Als Ständige Kulturvertretung Erfurt (SKV) vertreten wir die Belange der freien (sozio-) kulturellen Szene der Stadt Erfurt. Wir wenden uns deshalb an die Verwaltung der Stadt Erfurt, die Stadträt:innen der demokratischen Fraktionen, die Kulturdirektion und Oberbürgermeister Andreas Horn, weil wir derzeit immer wieder von Kulturschaffenden auf Missstände in der Verwaltung angesprochen werden, die wir auch erkennen.
Die Anzahl der Ansprechpartner:innen in der Verwaltung nimmt zunehmend ab, während der Aufgabenumfang deutlich gestiegen zu sein scheint. Wir betrachten es als äußerst problematisch, dass die digitalen Strukturen der Stadtverwaltung noch immer in einem unzeitgemäßen Zustand verharren. Zudem sehen wir mit Sorge, dass die Arbeitsbereitschaft zweier zentraler Akteur:innen der Kulturdirektion, die insbesondere für die freie Szene von großer Bedeutung sind, durch die hohe Arbeitsbelastung nachhaltig beeinträchtigt werden könnte. Ein möglicher Rückzug dieser Schlüsselpersonen würde einen erheblichen Verlust an Expertise und Kompetenz sowie einen deutlichen Rückschritt für die kulturelle Landschaft bedeuten. Konkret betrifft dies Sebastian Rätsch, verantwortlich für die Kulturförderung, und Theresa Kroemer, die Kulturlotsin.
„Kaum dafür ausreichenden Personalschlüssel“
Es ist ein kleiner Nebensatz, der einiges aussagt. In einer Mail, die wir von kulturfoerderung@erfurt.de (die E-Mail von Sebastian Rätsch) im Rahmen einer Anfrage erhalten haben, schockierten uns folgende Worte: ”Ein Hinweis: Wir fördern in diesem Jahr eine sehr hohe Anzahl an Projekten mit einem kaum dafür ausreichenden Personalschlüssel. Längere Bearbeitungszeiten lassen sich dadurch leider nicht verhindern.”

* Quellmaterial:

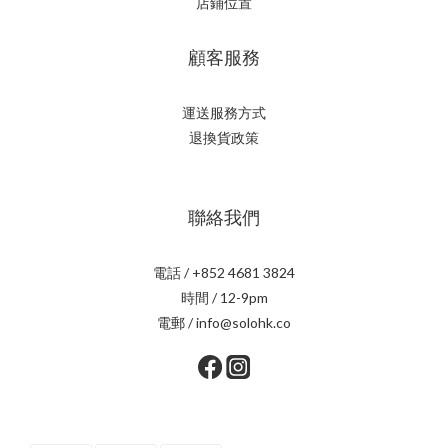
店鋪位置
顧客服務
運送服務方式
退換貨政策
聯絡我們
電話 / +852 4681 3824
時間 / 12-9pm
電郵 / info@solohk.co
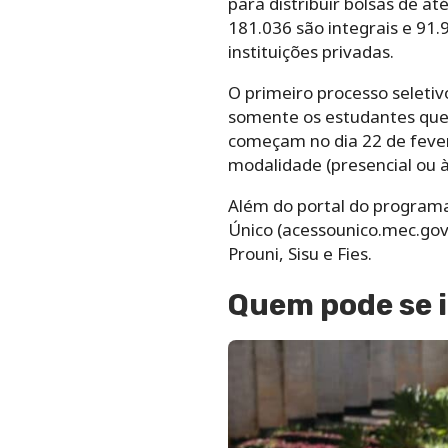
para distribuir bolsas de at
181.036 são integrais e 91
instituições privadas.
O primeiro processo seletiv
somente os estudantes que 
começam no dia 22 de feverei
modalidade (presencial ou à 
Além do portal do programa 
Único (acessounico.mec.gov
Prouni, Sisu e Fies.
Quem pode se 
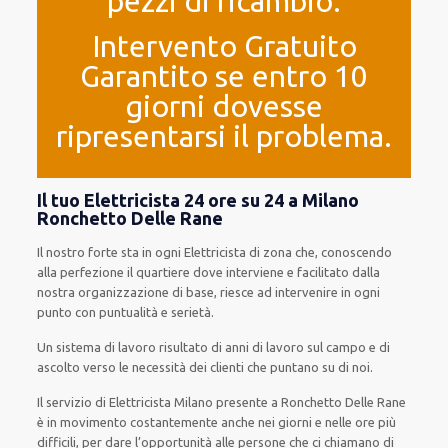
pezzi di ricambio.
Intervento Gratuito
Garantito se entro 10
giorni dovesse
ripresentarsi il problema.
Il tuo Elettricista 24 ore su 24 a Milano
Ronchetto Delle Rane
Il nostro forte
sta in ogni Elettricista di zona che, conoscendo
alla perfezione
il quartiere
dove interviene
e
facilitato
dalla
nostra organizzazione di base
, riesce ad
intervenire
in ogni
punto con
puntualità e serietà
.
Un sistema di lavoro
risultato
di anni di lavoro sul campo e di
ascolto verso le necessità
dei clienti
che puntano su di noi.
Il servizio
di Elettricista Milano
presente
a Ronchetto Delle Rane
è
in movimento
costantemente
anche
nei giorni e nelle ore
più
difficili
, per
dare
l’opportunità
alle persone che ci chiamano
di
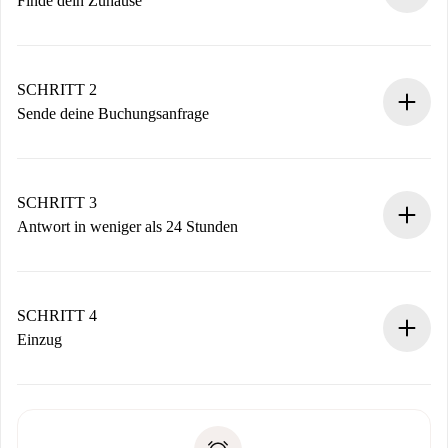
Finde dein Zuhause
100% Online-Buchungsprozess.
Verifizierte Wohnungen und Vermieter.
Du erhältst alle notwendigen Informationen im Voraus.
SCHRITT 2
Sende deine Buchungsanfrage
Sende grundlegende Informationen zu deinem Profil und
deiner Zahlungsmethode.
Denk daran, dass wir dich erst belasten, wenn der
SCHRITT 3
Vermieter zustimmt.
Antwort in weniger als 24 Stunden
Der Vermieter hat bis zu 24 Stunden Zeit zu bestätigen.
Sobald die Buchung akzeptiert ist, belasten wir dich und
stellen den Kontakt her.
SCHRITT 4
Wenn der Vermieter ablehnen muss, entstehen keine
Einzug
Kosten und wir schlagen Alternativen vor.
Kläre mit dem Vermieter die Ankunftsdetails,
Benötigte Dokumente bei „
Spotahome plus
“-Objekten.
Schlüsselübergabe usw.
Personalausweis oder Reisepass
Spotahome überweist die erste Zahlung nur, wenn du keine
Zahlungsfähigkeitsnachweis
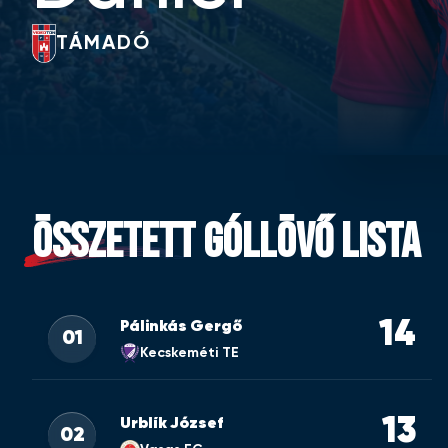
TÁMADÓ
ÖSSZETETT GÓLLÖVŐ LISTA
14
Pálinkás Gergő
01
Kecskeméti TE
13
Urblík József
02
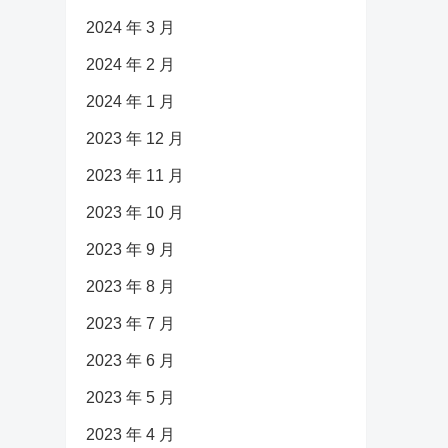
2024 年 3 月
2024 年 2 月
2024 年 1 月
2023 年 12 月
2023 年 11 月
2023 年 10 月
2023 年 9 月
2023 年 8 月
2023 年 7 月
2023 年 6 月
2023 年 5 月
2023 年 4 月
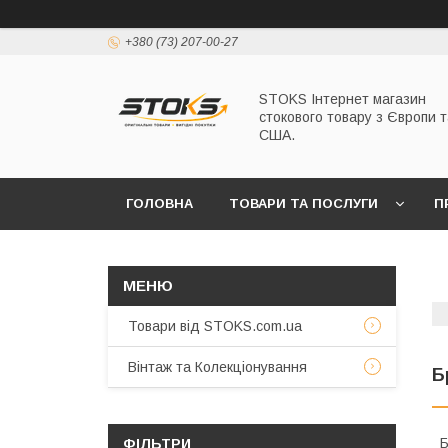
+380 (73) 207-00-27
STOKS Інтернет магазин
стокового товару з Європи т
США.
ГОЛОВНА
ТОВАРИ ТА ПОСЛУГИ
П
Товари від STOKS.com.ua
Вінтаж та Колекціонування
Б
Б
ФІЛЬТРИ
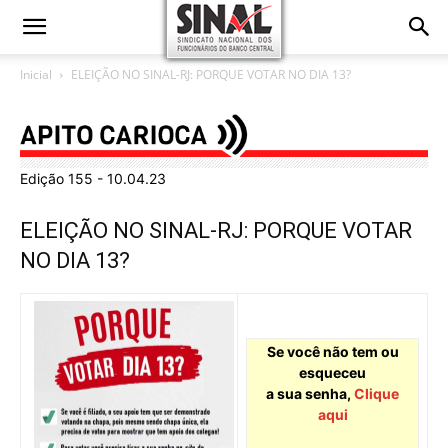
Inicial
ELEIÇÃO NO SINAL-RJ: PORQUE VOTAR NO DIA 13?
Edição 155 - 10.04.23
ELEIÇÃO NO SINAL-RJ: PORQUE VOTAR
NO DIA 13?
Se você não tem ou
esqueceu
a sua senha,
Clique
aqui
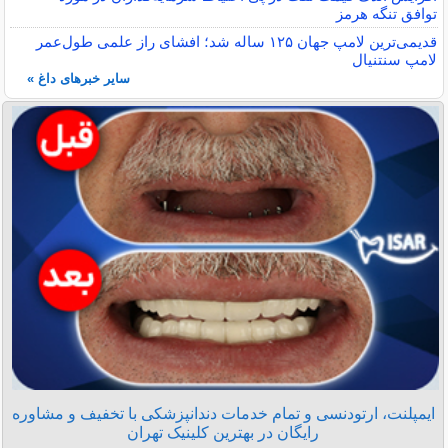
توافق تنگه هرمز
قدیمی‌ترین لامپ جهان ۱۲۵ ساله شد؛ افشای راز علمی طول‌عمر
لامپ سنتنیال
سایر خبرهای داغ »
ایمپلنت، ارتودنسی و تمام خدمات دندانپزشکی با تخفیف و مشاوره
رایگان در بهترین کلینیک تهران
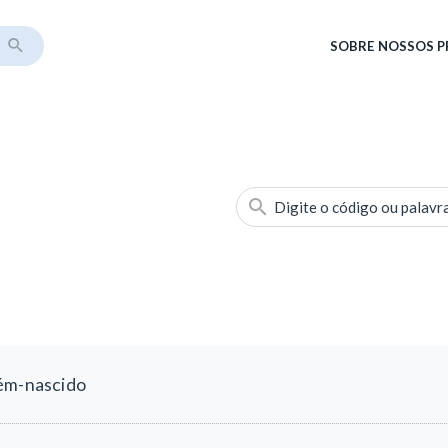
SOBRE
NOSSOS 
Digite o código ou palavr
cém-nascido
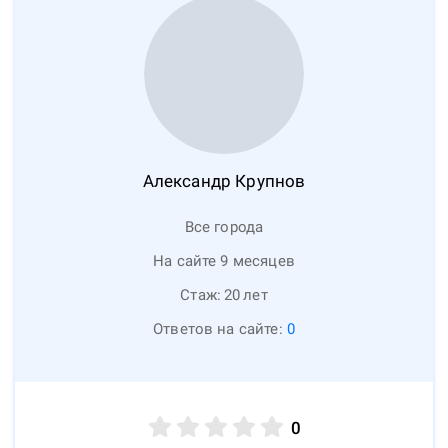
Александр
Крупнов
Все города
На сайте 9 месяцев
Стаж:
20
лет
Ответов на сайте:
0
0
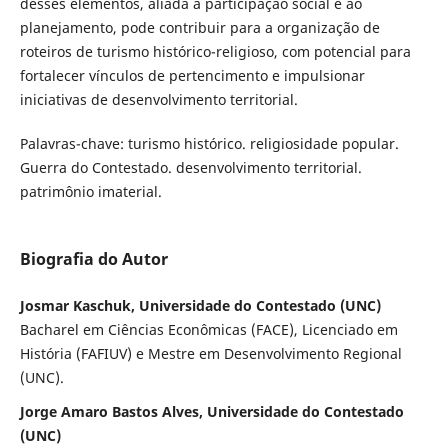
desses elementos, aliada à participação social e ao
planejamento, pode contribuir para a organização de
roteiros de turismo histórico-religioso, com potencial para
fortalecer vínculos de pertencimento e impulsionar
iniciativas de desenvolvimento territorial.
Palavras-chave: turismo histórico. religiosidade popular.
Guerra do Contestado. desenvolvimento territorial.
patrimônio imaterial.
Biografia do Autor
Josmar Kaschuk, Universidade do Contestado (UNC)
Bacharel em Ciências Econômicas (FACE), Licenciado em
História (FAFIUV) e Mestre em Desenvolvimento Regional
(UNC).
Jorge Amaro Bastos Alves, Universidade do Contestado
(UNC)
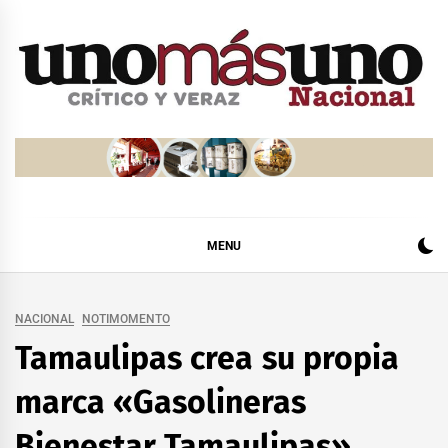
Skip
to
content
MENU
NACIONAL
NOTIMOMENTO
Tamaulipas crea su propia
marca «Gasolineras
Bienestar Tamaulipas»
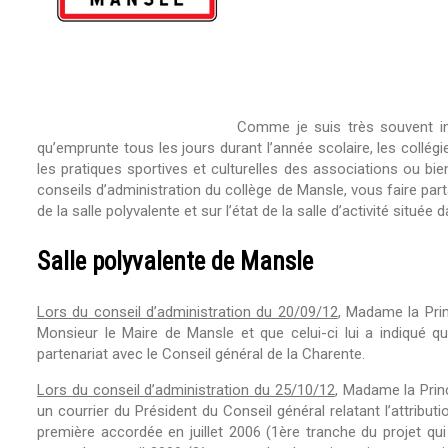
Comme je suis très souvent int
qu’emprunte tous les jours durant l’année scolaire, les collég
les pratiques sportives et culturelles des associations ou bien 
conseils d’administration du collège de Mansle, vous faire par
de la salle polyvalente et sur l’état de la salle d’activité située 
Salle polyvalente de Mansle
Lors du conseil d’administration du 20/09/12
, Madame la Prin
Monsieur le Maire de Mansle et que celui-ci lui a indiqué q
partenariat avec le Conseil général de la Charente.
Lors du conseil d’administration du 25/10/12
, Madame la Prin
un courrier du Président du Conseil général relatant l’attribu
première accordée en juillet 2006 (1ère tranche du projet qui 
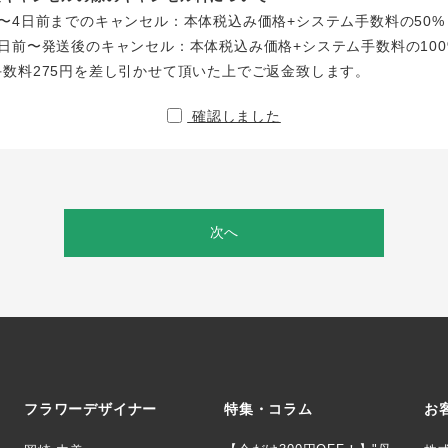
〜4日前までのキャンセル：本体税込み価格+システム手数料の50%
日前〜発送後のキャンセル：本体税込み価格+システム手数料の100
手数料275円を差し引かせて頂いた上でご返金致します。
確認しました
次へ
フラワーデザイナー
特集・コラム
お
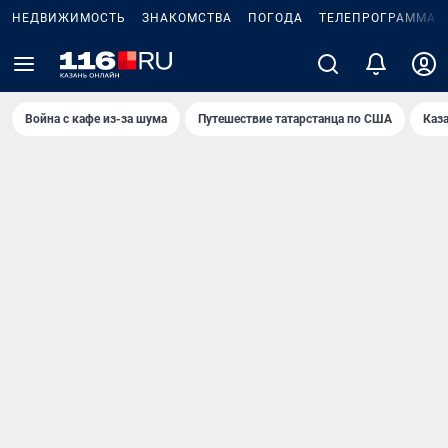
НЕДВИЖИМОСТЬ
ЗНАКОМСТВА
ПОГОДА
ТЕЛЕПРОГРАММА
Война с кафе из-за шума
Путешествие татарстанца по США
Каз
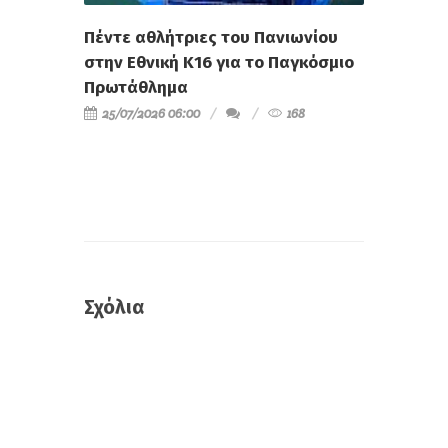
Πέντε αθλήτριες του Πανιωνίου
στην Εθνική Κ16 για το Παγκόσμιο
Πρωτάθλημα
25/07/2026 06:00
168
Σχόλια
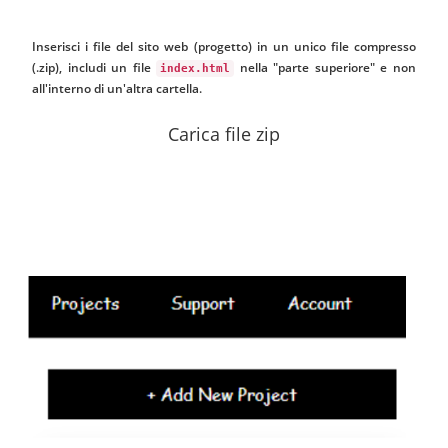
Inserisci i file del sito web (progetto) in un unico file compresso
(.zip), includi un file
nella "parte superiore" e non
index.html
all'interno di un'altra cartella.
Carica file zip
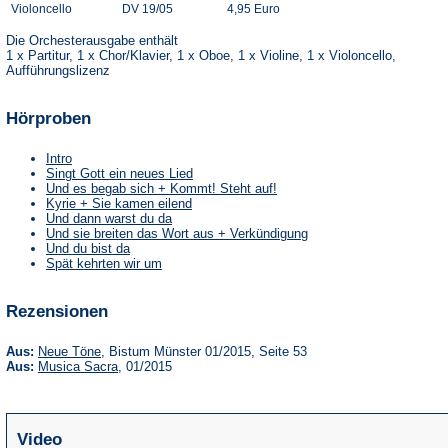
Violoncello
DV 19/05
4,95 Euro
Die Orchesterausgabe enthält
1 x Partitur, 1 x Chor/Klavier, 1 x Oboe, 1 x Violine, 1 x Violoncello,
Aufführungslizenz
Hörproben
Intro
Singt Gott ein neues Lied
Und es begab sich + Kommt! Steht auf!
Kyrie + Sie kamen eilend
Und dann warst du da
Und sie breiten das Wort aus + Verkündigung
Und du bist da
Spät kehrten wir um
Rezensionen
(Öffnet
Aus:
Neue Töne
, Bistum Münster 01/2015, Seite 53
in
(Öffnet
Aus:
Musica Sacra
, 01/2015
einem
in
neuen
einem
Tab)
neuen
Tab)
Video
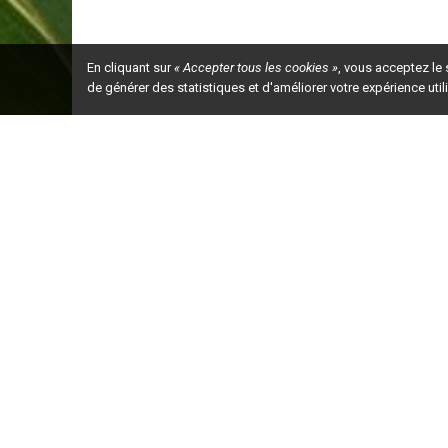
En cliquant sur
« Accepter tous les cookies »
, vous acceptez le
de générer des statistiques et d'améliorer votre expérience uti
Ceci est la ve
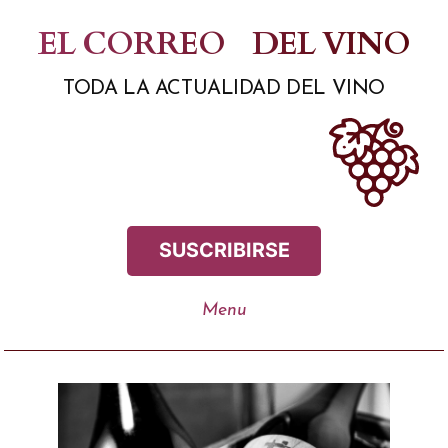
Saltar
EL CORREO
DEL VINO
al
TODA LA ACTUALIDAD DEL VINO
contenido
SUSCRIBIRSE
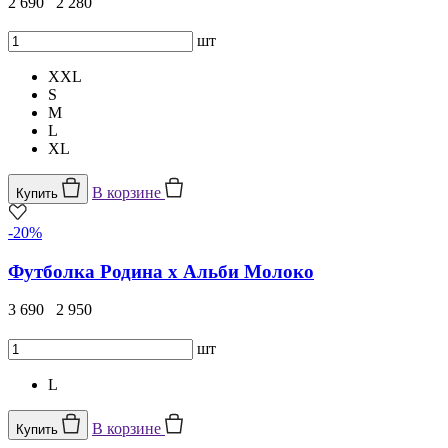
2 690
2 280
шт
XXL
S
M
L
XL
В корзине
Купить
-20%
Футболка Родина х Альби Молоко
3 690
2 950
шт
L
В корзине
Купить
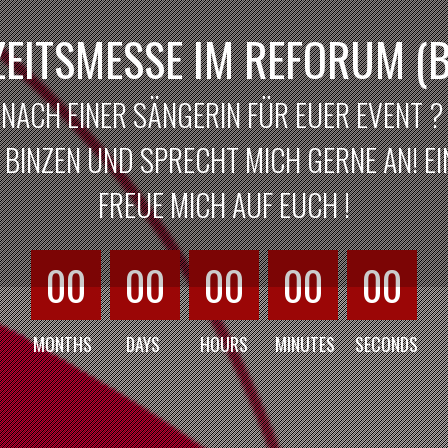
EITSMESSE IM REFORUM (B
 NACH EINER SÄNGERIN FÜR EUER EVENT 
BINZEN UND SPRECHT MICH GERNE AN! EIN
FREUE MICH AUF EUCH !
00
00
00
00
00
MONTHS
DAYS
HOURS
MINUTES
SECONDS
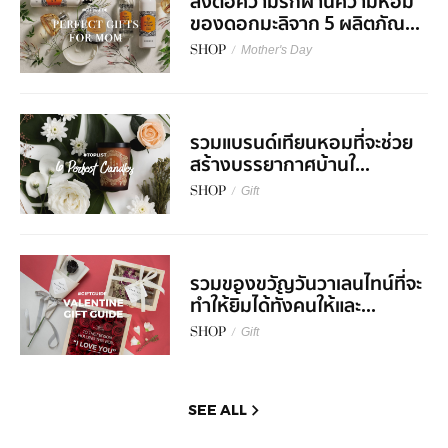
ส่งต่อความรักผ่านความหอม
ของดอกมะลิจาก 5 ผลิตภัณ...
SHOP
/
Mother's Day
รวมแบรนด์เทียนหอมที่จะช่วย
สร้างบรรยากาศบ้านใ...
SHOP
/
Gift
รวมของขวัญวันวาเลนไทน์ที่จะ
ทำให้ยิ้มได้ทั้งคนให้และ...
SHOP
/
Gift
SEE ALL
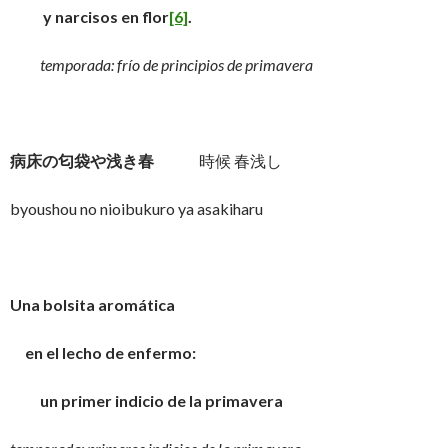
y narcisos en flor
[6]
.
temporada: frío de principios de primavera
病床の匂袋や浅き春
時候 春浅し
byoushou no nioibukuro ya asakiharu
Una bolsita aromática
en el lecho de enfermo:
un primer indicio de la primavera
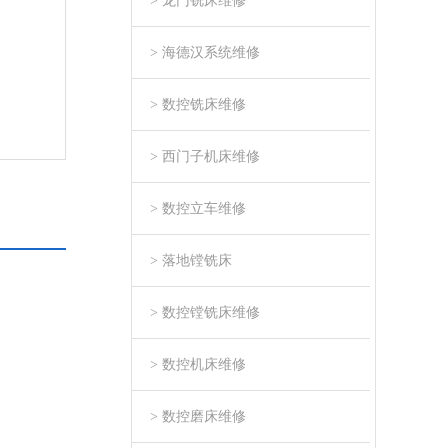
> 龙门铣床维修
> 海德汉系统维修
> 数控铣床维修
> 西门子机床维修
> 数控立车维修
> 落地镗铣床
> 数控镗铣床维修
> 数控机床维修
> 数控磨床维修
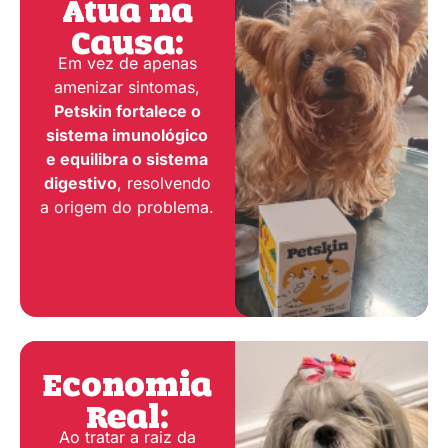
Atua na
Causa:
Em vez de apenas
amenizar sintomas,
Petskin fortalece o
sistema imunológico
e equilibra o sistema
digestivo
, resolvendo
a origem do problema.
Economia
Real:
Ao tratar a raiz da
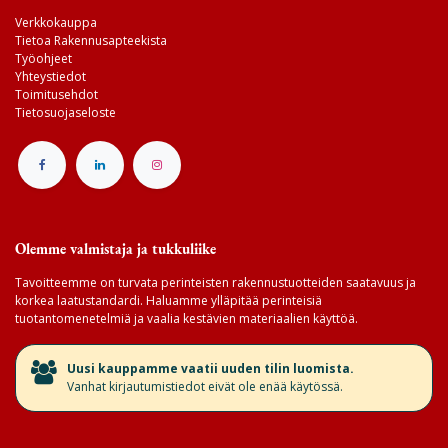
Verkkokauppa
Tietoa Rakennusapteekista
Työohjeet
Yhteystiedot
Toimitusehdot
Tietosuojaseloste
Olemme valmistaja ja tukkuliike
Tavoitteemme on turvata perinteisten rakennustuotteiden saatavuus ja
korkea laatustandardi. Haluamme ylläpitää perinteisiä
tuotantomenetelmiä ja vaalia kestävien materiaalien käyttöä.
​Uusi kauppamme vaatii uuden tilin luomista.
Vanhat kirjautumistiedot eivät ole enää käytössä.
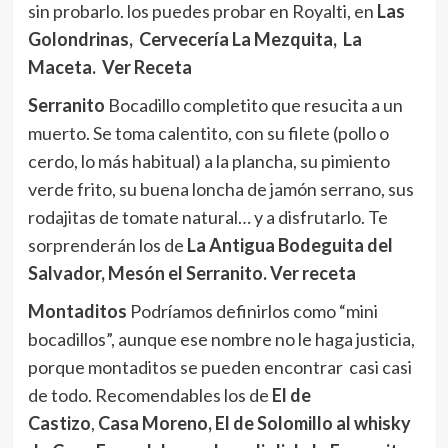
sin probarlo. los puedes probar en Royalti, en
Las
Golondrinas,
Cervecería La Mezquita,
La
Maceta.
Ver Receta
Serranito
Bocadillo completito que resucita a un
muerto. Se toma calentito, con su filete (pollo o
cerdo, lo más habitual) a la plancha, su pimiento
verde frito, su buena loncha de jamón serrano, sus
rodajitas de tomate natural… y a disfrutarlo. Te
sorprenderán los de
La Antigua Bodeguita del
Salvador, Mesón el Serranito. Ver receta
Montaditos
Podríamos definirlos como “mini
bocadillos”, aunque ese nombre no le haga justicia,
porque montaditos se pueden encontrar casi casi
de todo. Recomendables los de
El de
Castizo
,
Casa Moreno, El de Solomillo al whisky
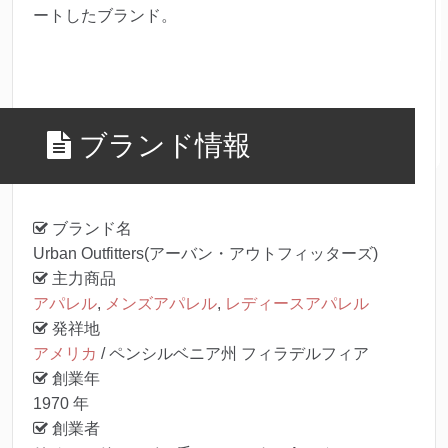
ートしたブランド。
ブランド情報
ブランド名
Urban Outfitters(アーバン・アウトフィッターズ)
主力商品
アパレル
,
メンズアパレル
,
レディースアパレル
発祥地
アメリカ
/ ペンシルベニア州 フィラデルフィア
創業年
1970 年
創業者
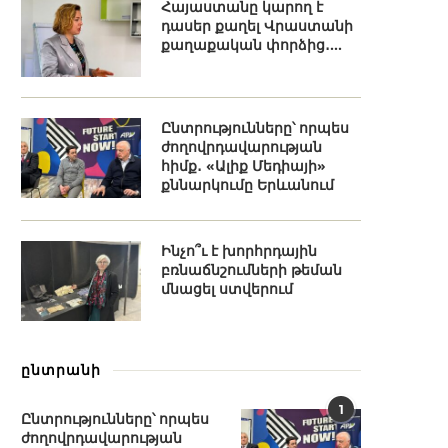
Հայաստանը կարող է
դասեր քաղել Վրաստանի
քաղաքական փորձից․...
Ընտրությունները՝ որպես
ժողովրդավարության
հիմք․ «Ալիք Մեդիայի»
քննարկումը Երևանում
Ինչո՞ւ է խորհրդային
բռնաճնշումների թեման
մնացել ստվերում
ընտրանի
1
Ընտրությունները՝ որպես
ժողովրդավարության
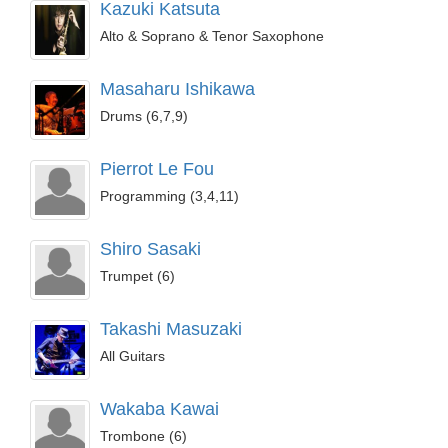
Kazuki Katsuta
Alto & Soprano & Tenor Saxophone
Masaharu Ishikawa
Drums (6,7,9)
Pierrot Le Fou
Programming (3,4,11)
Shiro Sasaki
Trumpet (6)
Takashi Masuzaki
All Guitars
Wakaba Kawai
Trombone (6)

* Deine Aufgaben:
• a. Übernimm aus dem Schreiben der Kulturvertretung wortgetreu die Stelle zwischen "Die Anzahl der" und "Kroemer, die Kulturlotsin.", beide eingeschlossen.
• b. Schreib das Schreiben der Kulturvertretung an die Erfurter Stadtverwaltung nach seinem letzten Satz weiter.

* Ergebnisse je Aufgabe:
• a.
Die Anzahl der Ansprechpartner:innen in der Verwaltung nimmt zunehmend ab, während der Aufgabenumfang deutlich gestiegen zu sein scheint. Wir betrachten es als äußerst problematisch, dass die digitalen Strukturen der Stadtverwaltung noch immer in einem unzeitgemäßen Zustand verharren. Zudem sehen wir mit Sorge, dass die Arbeitsbereitschaft zweier zentraler Akteur:innen der Kulturdirektion, die insbesondere für die freie Szene von großer Bedeutung sind, durch die hohe Arbeitsbelastung nachhaltig beeinträchtigt werden könnte. Ein möglicher Rückzug dieser Schlüsselpersonen würde einen erheblichen Verlust an Expertise und Kompetenz sowie einen deutlichen Rückschritt für die kulturelle Landschaft bedeuten. Konkret betrifft dies Sebastian Rätsch, verantwortlich für die Kulturförderung, und Theresa Kroemer, die Kulturlotsin.

• b.
Hinzu kommt, dass wir und andere Erfurter Kulturakteur:innen erstaunt über eine neuerliche automatische Antwortmail der Kulturlotsin sind. Die Stelle der Kulturlotsin war eine Errungenschaft für die Erfurter Kulturszene. Mit dieser Stelle hatten wir als Kulturszene endlich eine Beraterin und Ansprechpartnerin in der Stadtverwaltung, die uns verstand und eine Brücke baute.
„Keine weiteren Beratungsanfragen“
Und nun müssen wir folgendes in der E-Mail lesen: “Liebe Kulturschaffende, vielen Dank für die Nachricht. Um den Bereich der Kulturförderverwaltung personell zu unterstützen, kann ich meine Tätigkeit als Kulturlotsin leider auf unbestimmte Zeit nicht mehr ausüben. Bis zum Wechsel ab Anfang Dezember benötige ich die restliche Zeit, um laufende Anfragen zu beantworten, Aufgaben zu erledigen und Prozesse abzuwickeln. Wer dazu mit mir im Austausch steht, erreicht mich weiterhin.
Ich kann bereits jetzt keine weiteren Beratungsanfragen zu Themen wie Drittmittelakquise, Raumsuche, Vernetzung, Genehmigungsprozesse oder Öffentlichkeitsarbeit o. Ä. bearbeiten. Leider ist es auch nicht möglich, Ihre/ deine Nachricht an eine andere Stelle weiterzuleiten. Bitte haben Sie/ habt Verständnis dafür, dass ich auf unbestimmte Zeit nicht zur Verfügung stehen kann. Vielen Dank.”
Zwei neue Stellen in der Kulturförderung?
Dieser Rückzug aus der Beratungsfunktion stellt die Kulturszene vor erhebliche Herausforderungen. Auch die unbesetzte Stelle von Sarah Hertam, der ehemaligen Sachgebietsleiterin für Soziokultur und Kulturelle Bildung, verschärft die Situation. Diese Position war ebenfalls zentral für die Kulturförderung, da sie strukturelle Aufgaben wahrnahm und wichtige Unterstützung leistete.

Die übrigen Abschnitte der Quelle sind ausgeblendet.